BEGIN Records to use
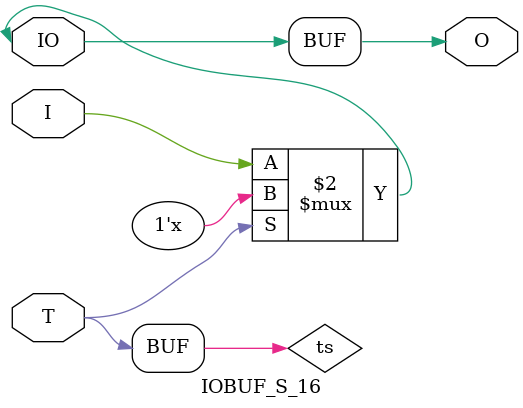
<source format=v>

/*

FUNCTION    : INPUT TRI-STATE OUTPUT BUFFER

*/

`celldefine
`timescale  100 ps / 10 ps

module IOBUF_S_16 (O, IO, I, T);

    output O;

    inout  IO;

    input  I, T;

    or O1 (ts, 1'b0, T);
    bufif0 T1 (IO, I, ts);

    buf B1 (O, IO);

endmodule

</source>
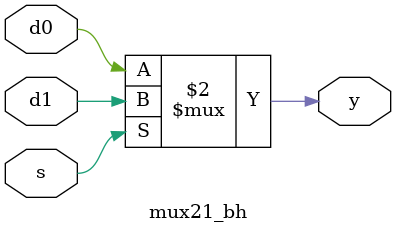
<source format=v>

module mux21_bh(y , s , d0, d1);
input s,d0,d1;
output y;
/*if(s==1b0) begin
    y=d0;
end
else begin
    y=d1;
    // y=d0 or d1;
end*/

assign y=(s==1'b0)?d0:d1;

endmodule

</source>
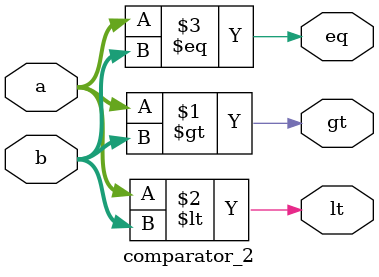
<source format=v>
module comparator_2(
input [3:0] a,
input [3:0] b,
output wire gt,
output wire lt,
output wire eq );
assign gt=(a>b);
assign lt=(a<b);
assign eq=(a==b);
endmodule
</source>
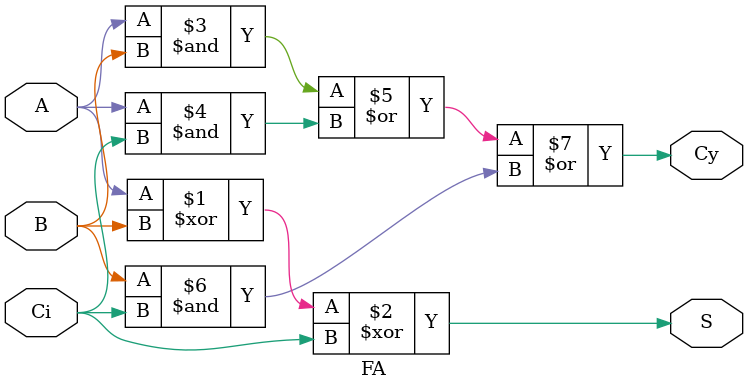
<source format=v>
`timescale 1ns/10ps
module FA(output S, Cy, input A, B, Ci);

assign S = A^B^Ci;
assign Cy = (A&B)|(A&Ci)|(B&Ci);

endmodule

</source>
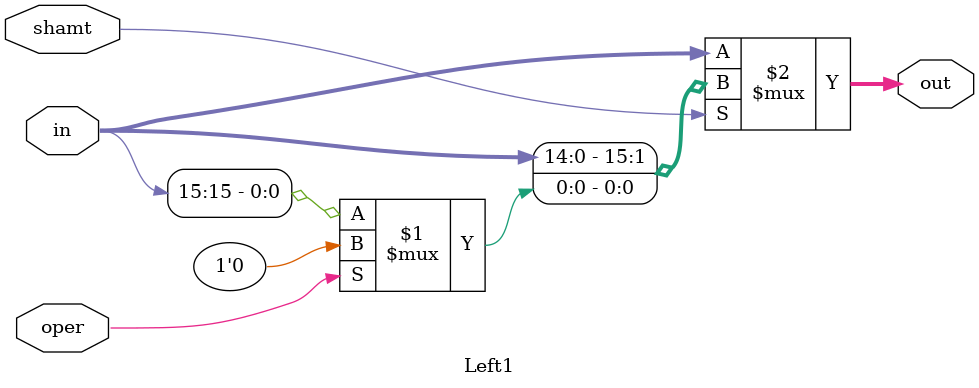
<source format=v>
module Left1 (in, shamt, oper, out);
  input [15:0]in;
  input shamt;
  input oper;
  output [15:0] out;
  assign out = shamt ? {in[14:0], oper ? 1'b0: in[15]}:in;
endmodule

</source>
END Records to use
Your output should be only the lines from the line with "module FA(output S, Cy, input A, B, Ci);" through the end of the data, exactly as they stand, and no pictures.

module FA(output S, Cy, input A, B, Ci);

assign S = A^B^Ci;
assign Cy = (A&B)|(A&Ci)|(B&Ci);

endmodule

</source>
<source format=v>
module Left1 (in, shamt, oper, out);
  input [15:0]in;
  input shamt;
  input oper;
  output [15:0] out;
  assign out = shamt ? {in[14:0], oper ? 1'b0: in[15]}:in;
endmodule

</source>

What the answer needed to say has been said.